Let me explain why, by reference to an example. Suppose I have 15 balls in a bag, numbered from 1 to 15. All the balls with numbers which are multiples of 3 are red, and all the others are blue. Suppose I plunge my hand into the bag and draw out a ball without looking. Was that a random act, or was it not?

If the concept of randomness depends upon there being an equal chance of selection, then my act was a random act if I am interested in the number on the ball, but it was not random if I am interested in the colour of the ball. How can that be? It is the same act. How can the randomness of the act depend upon an extraneous factor such as whether I am trying to draw a number at random or a colour at random?

But just supposing, for the sake of argument, that the quality of randomness can depend upon whether I am interested in the colour or the number. What if I don’t know? Perhaps I am going to decide whether it is the number or the colour that matters only after I have drawn the ball, by flipping a coin. Heads it’s the number, tails it’s the colour. At the point that I have drawn the ball but not flipped the coin, was my act of drawing the ball random or was it not? It seems that no answer can be given to that, and that whether an action in the past was (will have been?) random depends entirely upon the outcome of a future event … which may never happen. I might, for instance, get bored of the experiment and go and use the coin to buy an ice cream instead. If I do that, nobody will ever be able to say whether my act in drawing the ball out of the bag was random or not.

Or suppose the coin has already been flipped, by a blind person, who put it in a locked safe and destroyed the key. Now the randomness or otherwise of the drawing of the ball is definitely settled, it does not depend upon some future event … but nobody can ever find out if it was or was not a random act.

This is all madness!

I cannot see that “equal chance of selection” can possible be a necessary condition without which “randomness” cannot exist.

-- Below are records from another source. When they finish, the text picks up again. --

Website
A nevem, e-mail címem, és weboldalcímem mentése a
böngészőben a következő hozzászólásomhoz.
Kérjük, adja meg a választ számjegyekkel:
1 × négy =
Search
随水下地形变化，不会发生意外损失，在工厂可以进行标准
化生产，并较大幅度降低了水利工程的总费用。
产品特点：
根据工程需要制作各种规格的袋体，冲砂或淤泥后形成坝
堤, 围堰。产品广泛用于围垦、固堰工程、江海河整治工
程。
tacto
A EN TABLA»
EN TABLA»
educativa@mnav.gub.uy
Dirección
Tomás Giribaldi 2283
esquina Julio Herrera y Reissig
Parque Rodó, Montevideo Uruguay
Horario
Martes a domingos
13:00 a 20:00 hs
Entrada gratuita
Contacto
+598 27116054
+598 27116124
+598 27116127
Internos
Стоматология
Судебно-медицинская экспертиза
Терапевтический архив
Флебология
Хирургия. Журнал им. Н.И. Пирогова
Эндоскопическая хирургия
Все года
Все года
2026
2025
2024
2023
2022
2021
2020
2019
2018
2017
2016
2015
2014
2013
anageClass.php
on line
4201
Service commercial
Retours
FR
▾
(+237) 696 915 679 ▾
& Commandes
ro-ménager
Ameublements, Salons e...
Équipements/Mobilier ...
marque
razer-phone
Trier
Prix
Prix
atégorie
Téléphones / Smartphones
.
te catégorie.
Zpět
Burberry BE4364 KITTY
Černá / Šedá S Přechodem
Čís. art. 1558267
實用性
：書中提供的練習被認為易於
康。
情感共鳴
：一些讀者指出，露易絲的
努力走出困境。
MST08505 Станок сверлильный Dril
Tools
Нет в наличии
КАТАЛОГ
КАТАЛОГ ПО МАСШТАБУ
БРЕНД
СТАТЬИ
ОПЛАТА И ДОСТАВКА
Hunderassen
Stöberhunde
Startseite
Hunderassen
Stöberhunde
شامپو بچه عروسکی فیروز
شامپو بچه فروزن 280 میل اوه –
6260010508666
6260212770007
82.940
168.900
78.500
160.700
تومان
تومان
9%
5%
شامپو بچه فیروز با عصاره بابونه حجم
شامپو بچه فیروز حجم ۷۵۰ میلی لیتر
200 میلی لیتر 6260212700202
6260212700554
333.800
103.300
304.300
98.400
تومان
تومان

Thanks for your thoughts, Jeremy.

That lies in the difference between the event and the outcome. Each event is equally likely (that is, each of the 15 balls is equally likely to be drawn). Each outcome is not equally likely (red or blue) since there are a different number of equally likely events leading to each outcome.

The set of all events is S = {1,2,3,4,5,6,7,8,9,10,11,12,13,14,15}

Which contains 15 equally likely elements.

The set of events resulting in red is

R={3,6,9,12,15}

which contains 5 elements while blue is

B={1,2,4,5,7,8,10,11,13,14}

which contains 10 elements.

Thus P(R) = 5/15 = 1/3

and

P(B) = 10/15 = 2/3.

So while the outcome of drawing a red ball is not as likely as drawing a blue ball, each individual ball is equally likely to be drawn. So you could look at it as the event of drawing a ball is random, the outcome may not be depending on how we define it.

You are correct. Not all outcomes of a random process are equally likely.